Candle wax to protect wood projects
Using candle wax to protect your small wood projects is an easy way to apply a water resistant finish that looks gorgeous - and only costs the price of a wax candle!
Woodworkers have been using wax and wax derivatives for hundreds of years as a way to protect and preserve wood projects. Most wood preservative products contain wax in one form or another, and using candle wax is an inexpensive alternative to bought products. A single candle costs little and will cover quite a few small wood projects
With some buffing and polishing the finished surface is silky smooth, with a satin finish that is not tacky and gives the wood a beautiful glow, yet offering maximum protection. When coating wood with wax, especially where the project is for a bathroom, laundry or room with high humidity or moisture, it is important to coat the entire project with wax.
For the purpose of this project a bathroom hanging rack was made using a piece of PAR pine. The edges were routed with a round-over bit, but you can get the same look with an orbital sander.

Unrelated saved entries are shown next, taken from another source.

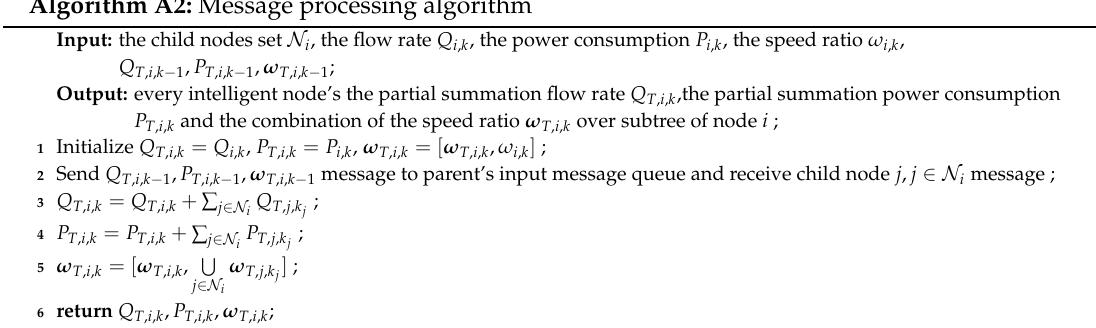
Algorithm A2: Message processing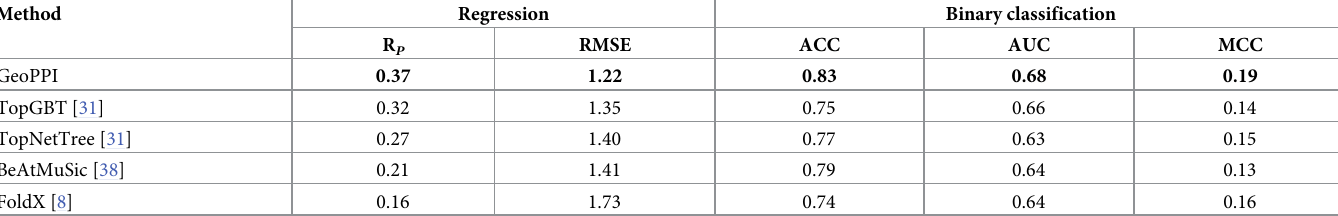
Table 3. Comparison of prediction performance of GeoPPI with that of different baseline methods on the S641 dataset. In this test, the S1131 dataset is the training dataset of GeoPPI, TopGBT and TopNetTree. Besides the regression performance, a binary classification experiment is conducted to evaluate the ability of classifying the stabilizing and destabilizing mutations in terms of the classification accuracy (ACC), the area under the receiver operating characteristic curve (AUC) and Matthews corre- lation coefficient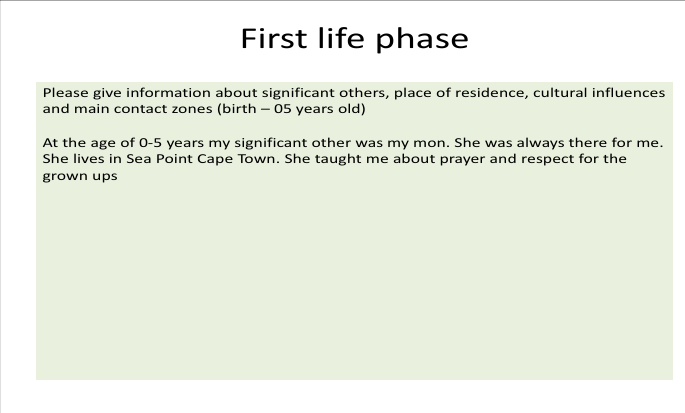
Figure 5. Tanaka’s timeline of her first life phase.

All the necessary holes were pre-drilled and countersunk for mounting the hooks and mounting onto the wall
Blowtorch or Dremel VersaFlame
Hold the wax candle over the surface of the wood and use a blowtorch to melt the wax. Work as quickly as possible and using a blowtorch or Dremel VersaFlame is the fastest method.

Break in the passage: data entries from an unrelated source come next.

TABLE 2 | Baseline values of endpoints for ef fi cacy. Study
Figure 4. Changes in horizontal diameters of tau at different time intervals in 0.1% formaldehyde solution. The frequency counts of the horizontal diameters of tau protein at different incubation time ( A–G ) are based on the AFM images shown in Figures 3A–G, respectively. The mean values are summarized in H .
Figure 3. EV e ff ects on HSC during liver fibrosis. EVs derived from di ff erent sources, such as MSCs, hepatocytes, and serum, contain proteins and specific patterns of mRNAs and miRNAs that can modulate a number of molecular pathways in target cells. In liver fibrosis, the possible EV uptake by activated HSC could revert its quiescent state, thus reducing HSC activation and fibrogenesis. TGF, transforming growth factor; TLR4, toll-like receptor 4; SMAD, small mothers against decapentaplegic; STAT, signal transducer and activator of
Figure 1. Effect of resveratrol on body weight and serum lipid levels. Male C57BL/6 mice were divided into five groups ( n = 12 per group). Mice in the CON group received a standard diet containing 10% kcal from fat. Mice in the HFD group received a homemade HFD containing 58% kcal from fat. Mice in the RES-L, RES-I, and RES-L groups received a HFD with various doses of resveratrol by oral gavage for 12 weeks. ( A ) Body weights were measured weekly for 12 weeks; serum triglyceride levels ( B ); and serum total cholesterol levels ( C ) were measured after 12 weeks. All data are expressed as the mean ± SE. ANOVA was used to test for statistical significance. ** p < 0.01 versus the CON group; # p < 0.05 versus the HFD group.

Use a sponge applicator to spread the melted wax over the surface while you work.
If you find that the wax is cooling down and solidifying, use a heat gun on low setting to heat up the wax so that it is absorbed into the surface of the wood. Don't hold the heat gun too close - you don't want to burn the wood.
When the surface of the wood is evenly coated, load a paper towel with melted wax and rub this over the surface in small circles. As you rub you build up friction that softens the wax and you will start to see a shine build up on the surface of the wood. Finish off by buffing the wood with a few drops of water and a soft, cotton cloth. The more you buff with a cloth the richer the shine.